He still has friends and corresponds with many of them through letters, Melvin said. He also has reveled in his local celebrity status, which he acquired late in life on account of his bowling, enjoying it when people come up to him to recount his appearances.
He was interviewed by numerous local newspapers and television shows, but turned down an appearance request by the late-night talk show "The Tonight Show" with Jay Leno because, as Melvin said, he had never heard of him.
"He was a great player for his age," said former bowling teammate Isabel Jones, 82. "We all thought Leon was all right."
The two-time widower was born in Nebraska in 1906 and moved to Idaho in 1911. He began working at age 9, earning a dollar a day driving a one-horse hay baler. At age 12, he began his career, which would span 55 years, at Weyerhaeuser Timber Co. He left school after eighth-grade to earn $2.35 a day clearing land that had been logged.
Leon moved to Washington state at age 21 to work for Weyerhaeuser's Snoqualmie site right after marrying his first wife, who passed away in 1956. He had two children, a daughter Lorraine (Clarke), 79, and Melvin. He has four younger sisters and a brother, each of whom are still living, with the exception of his eldest sister.
Leon is known for his gregarious personality and work ethic, becoming a popular and familiar figure in the Valley. His daughter Lorraine said that he made people feel special.
"I think it's his friendliness and his interest in people and he's outgoing [that made him well-liked]," she said. "[Plus], his laughter - he laughs from his toes."
A church-going man, Melvin said Leon volunteered at the Mount Si Senior Center for 11 years, always wearing a smile. When he left the center, he had to be replaced by three or four people.
"Dad is so free-hearted," Melvin said. "Dad always took everybody at their word.

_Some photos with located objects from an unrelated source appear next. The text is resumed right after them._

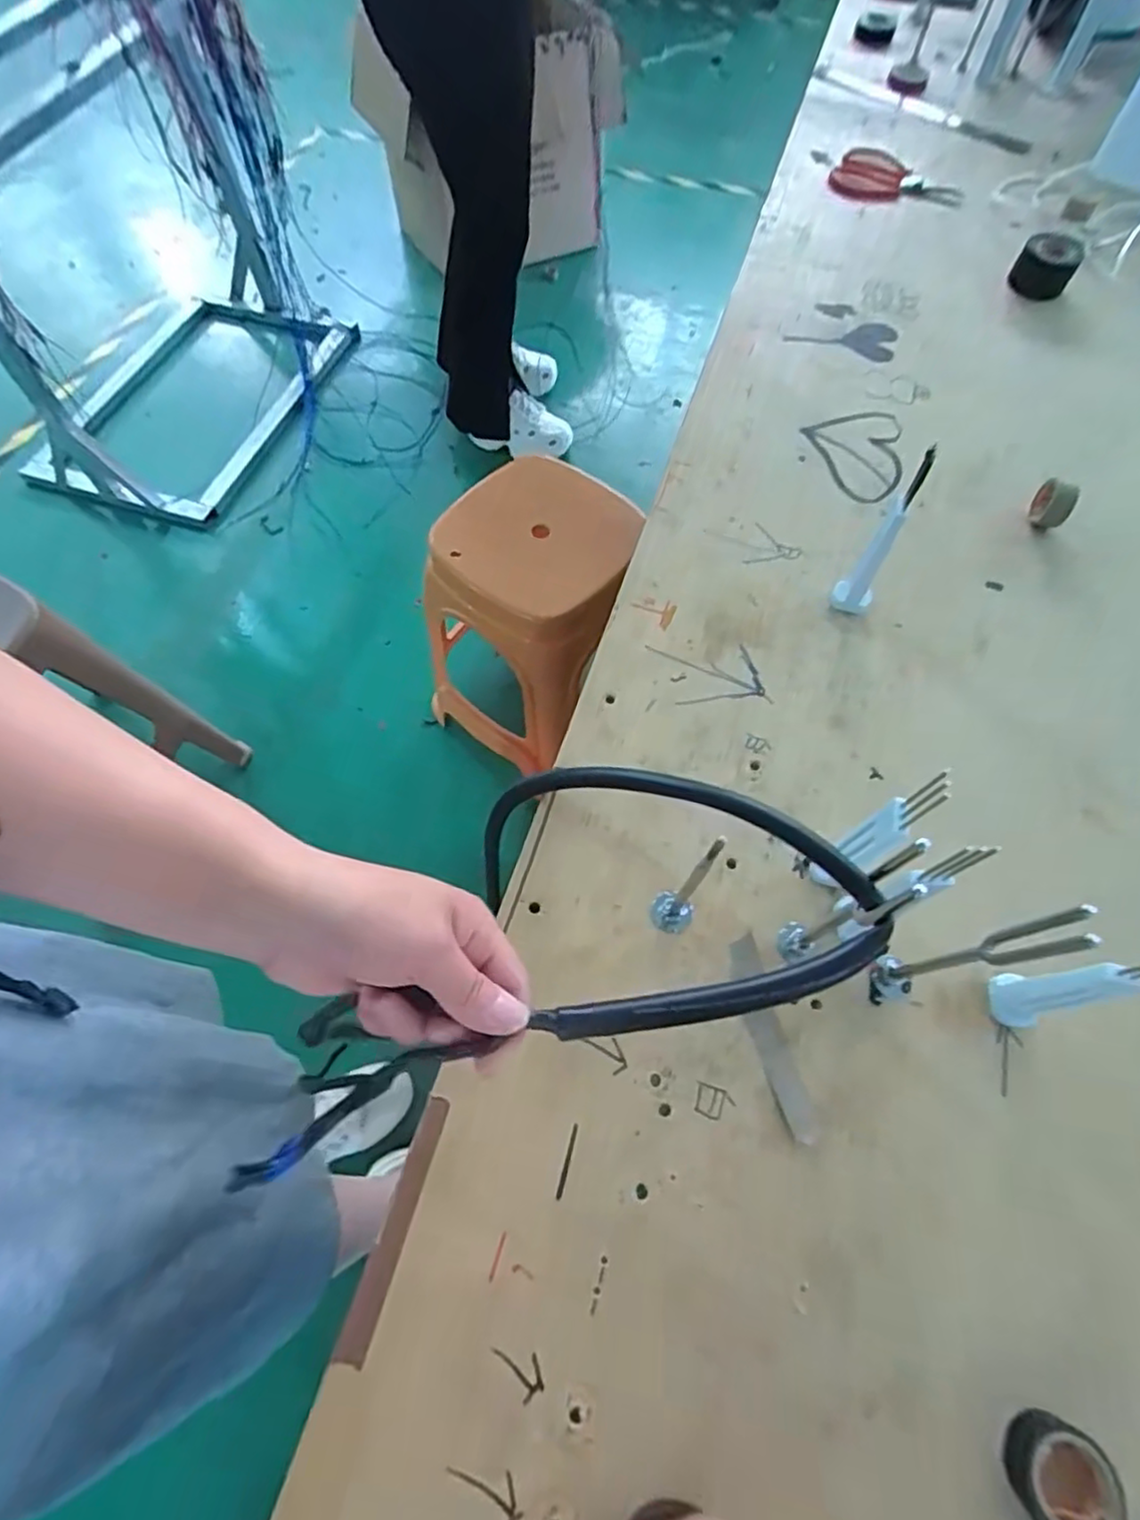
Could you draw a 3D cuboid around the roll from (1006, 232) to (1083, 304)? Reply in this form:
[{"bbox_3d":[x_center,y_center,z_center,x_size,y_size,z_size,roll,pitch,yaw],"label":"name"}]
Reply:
[{"bbox_3d":[0.512,-0.531,0.726,0.058,0.038,0.058,0,63,0],"label":"roll"}]

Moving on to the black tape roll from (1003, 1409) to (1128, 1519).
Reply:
[{"bbox_3d":[0.224,0.326,0.303,0.044,0.015,0.046,0,63,0],"label":"black tape roll"}]

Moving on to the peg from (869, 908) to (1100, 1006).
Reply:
[{"bbox_3d":[0.198,0.100,0.345,0.035,0.148,0.026,-13,64,-7],"label":"peg"}]

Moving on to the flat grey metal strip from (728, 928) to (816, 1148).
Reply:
[{"bbox_3d":[0.115,0.160,0.392,0.020,0.004,0.111,-11,67,-11],"label":"flat grey metal strip"}]

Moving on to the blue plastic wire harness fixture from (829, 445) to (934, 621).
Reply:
[{"bbox_3d":[0.223,-0.156,0.482,0.029,0.147,0.022,30,67,14],"label":"blue plastic wire harness fixture"}]

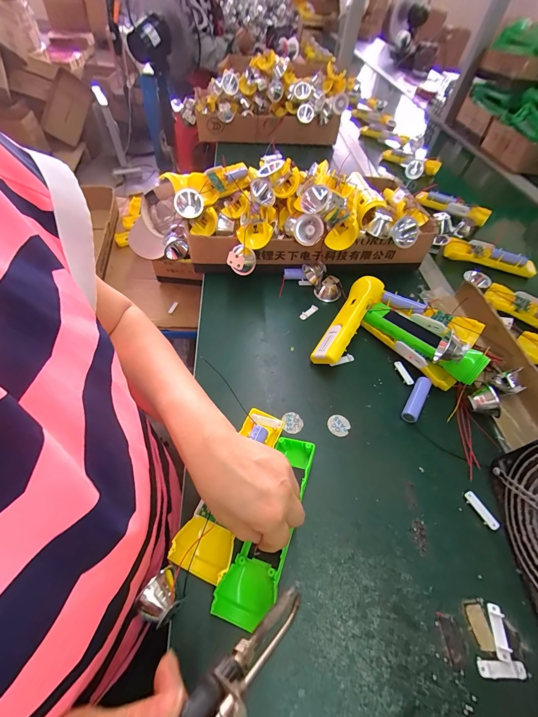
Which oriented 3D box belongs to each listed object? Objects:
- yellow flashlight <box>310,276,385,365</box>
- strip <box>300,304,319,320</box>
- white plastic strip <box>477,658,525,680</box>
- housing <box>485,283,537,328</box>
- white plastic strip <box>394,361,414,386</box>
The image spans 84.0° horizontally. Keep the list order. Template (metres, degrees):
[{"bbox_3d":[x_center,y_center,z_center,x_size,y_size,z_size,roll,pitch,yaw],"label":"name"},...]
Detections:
[{"bbox_3d":[0.115,-0.055,0.436,0.040,0.051,0.167,30,57,17],"label":"yellow flashlight"},{"bbox_3d":[0.063,-0.073,0.472,0.012,0.009,0.034,40,61,23],"label":"strip"},{"bbox_3d":[0.188,0.249,0.239,0.038,0.004,0.010,4,53,0],"label":"white plastic strip"},{"bbox_3d":[0.443,-0.069,0.488,0.167,0.034,0.040,31,58,18],"label":"housing"},{"bbox_3d":[0.184,0.020,0.407,0.009,0.006,0.037,-13,55,-12],"label":"white plastic strip"}]

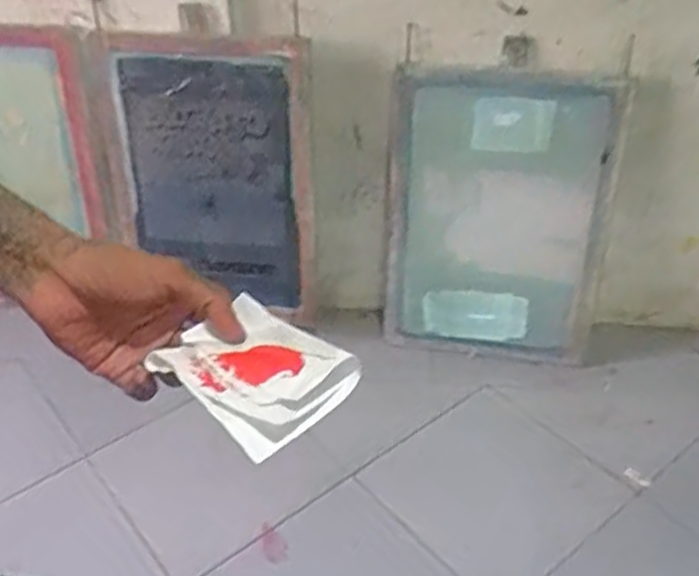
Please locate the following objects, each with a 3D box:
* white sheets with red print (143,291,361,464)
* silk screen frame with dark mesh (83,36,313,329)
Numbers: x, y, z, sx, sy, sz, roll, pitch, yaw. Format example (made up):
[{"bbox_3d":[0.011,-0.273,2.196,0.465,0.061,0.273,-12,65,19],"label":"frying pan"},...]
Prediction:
[{"bbox_3d":[-0.056,0.045,0.440,0.105,0.024,0.089,30,48,35],"label":"white sheets with red print"},{"bbox_3d":[-0.337,-0.241,1.649,0.511,0.622,0.037,9,33,12],"label":"silk screen frame with dark mesh"}]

"He's always been honest because the way I grew up, the Thrasher name was only as good as your word," he added.
In honor of his birthday, Lorraine sent out 86 invitations (along with open house guests) and had four cakes, one of which was decorated with a bowling theme.
"For 100, I think he's doing darn good," Lorraine said. "He still has his personality ... I wish that he maintains what good health he has now."